BEGIN SOURCE RECORDS

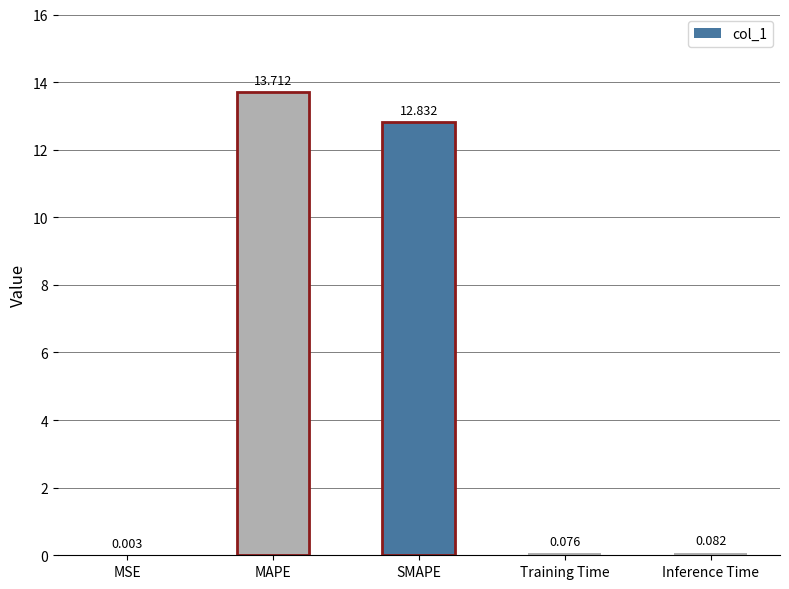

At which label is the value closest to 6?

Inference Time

END SOURCE RECORDS
BEGIN SOURCE RECORDS

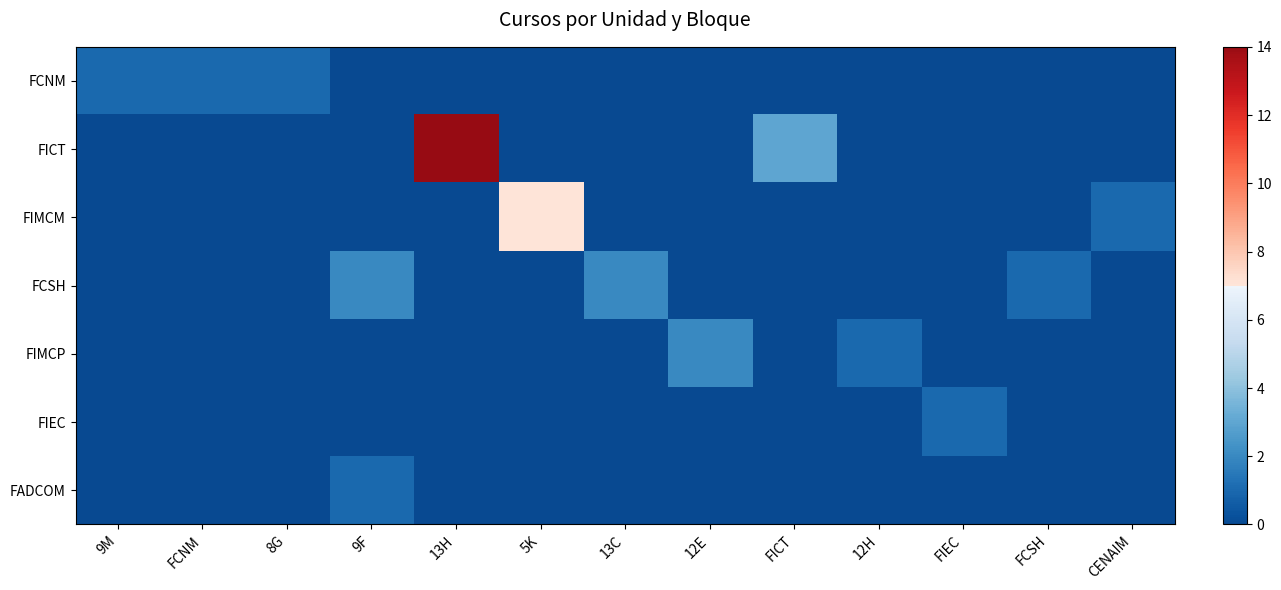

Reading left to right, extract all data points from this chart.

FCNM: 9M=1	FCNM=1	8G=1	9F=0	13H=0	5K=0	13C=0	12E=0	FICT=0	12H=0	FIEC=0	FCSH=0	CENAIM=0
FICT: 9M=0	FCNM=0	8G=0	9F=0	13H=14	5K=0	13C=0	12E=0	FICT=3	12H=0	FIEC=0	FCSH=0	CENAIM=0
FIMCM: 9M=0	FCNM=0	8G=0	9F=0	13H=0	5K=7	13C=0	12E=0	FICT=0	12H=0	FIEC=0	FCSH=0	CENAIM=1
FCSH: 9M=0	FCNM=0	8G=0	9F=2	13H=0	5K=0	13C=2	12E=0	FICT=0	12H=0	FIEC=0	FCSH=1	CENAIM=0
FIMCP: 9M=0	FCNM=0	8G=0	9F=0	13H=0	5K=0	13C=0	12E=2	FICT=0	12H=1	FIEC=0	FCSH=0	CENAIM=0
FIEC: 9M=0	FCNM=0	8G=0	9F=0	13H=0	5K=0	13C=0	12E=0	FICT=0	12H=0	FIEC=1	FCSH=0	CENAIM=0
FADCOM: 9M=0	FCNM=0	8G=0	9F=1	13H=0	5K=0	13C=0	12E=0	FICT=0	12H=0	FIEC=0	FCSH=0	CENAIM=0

END SOURCE RECORDS
BEGIN SOURCE RECORDS

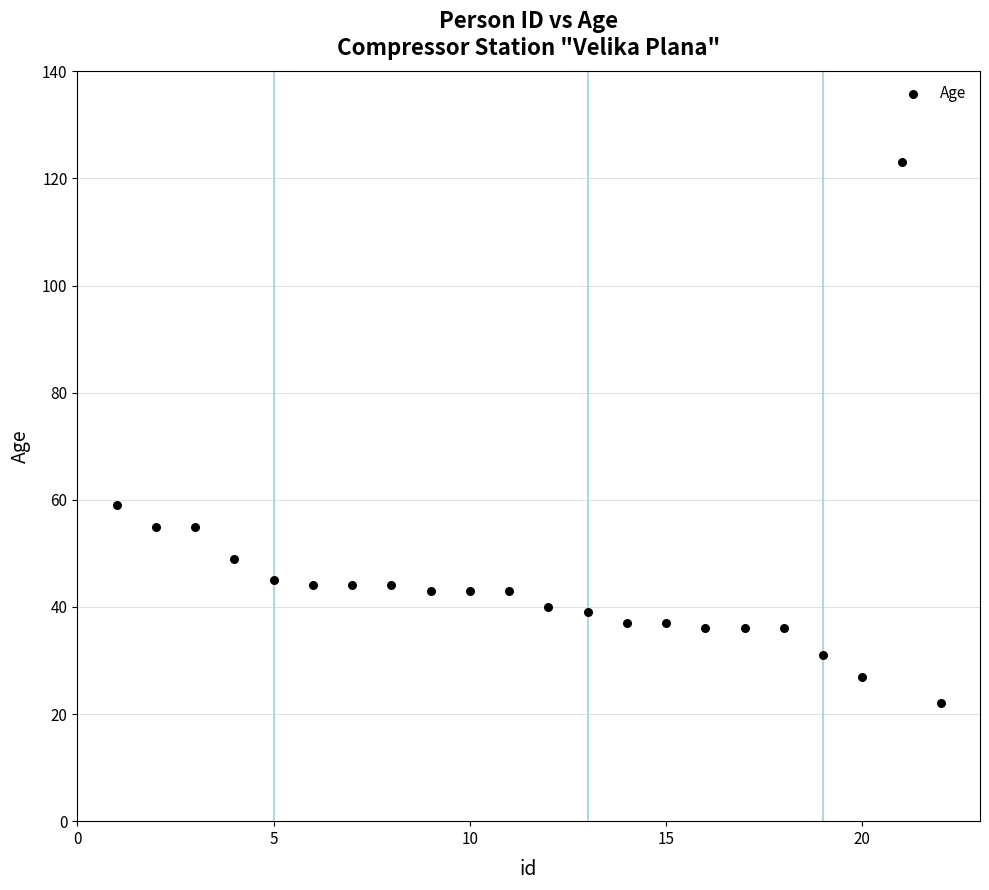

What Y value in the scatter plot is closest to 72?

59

END SOURCE RECORDS

- ABOUT THIS EXERCISE
Find every line in the material above that contains the string "FICT" and copy each of those lines in full.

- EXERCISE OUTPUT
FCNM: 9M=1	FCNM=1	8G=1	9F=0	13H=0	5K=0	13C=0	12E=0	FICT=0	12H=0	FIEC=0	FCSH=0	CENAIM=0
FICT: 9M=0	FCNM=0	8G=0	9F=0	13H=14	5K=0	13C=0	12E=0	FICT=3	12H=0	FIEC=0	FCSH=0	CENAIM=0
FIMCM: 9M=0	FCNM=0	8G=0	9F=0	13H=0	5K=7	13C=0	12E=0	FICT=0	12H=0	FIEC=0	FCSH=0	CENAIM=1
FCSH: 9M=0	FCNM=0	8G=0	9F=2	13H=0	5K=0	13C=2	12E=0	FICT=0	12H=0	FIEC=0	FCSH=1	CENAIM=0
FIMCP: 9M=0	FCNM=0	8G=0	9F=0	13H=0	5K=0	13C=0	12E=2	FICT=0	12H=1	FIEC=0	FCSH=0	CENAIM=0
FIEC: 9M=0	FCNM=0	8G=0	9F=0	13H=0	5K=0	13C=0	12E=0	FICT=0	12H=0	FIEC=1	FCSH=0	CENAIM=0
FADCOM: 9M=0	FCNM=0	8G=0	9F=1	13H=0	5K=0	13C=0	12E=0	FICT=0	12H=0	FIEC=0	FCSH=0	CENAIM=0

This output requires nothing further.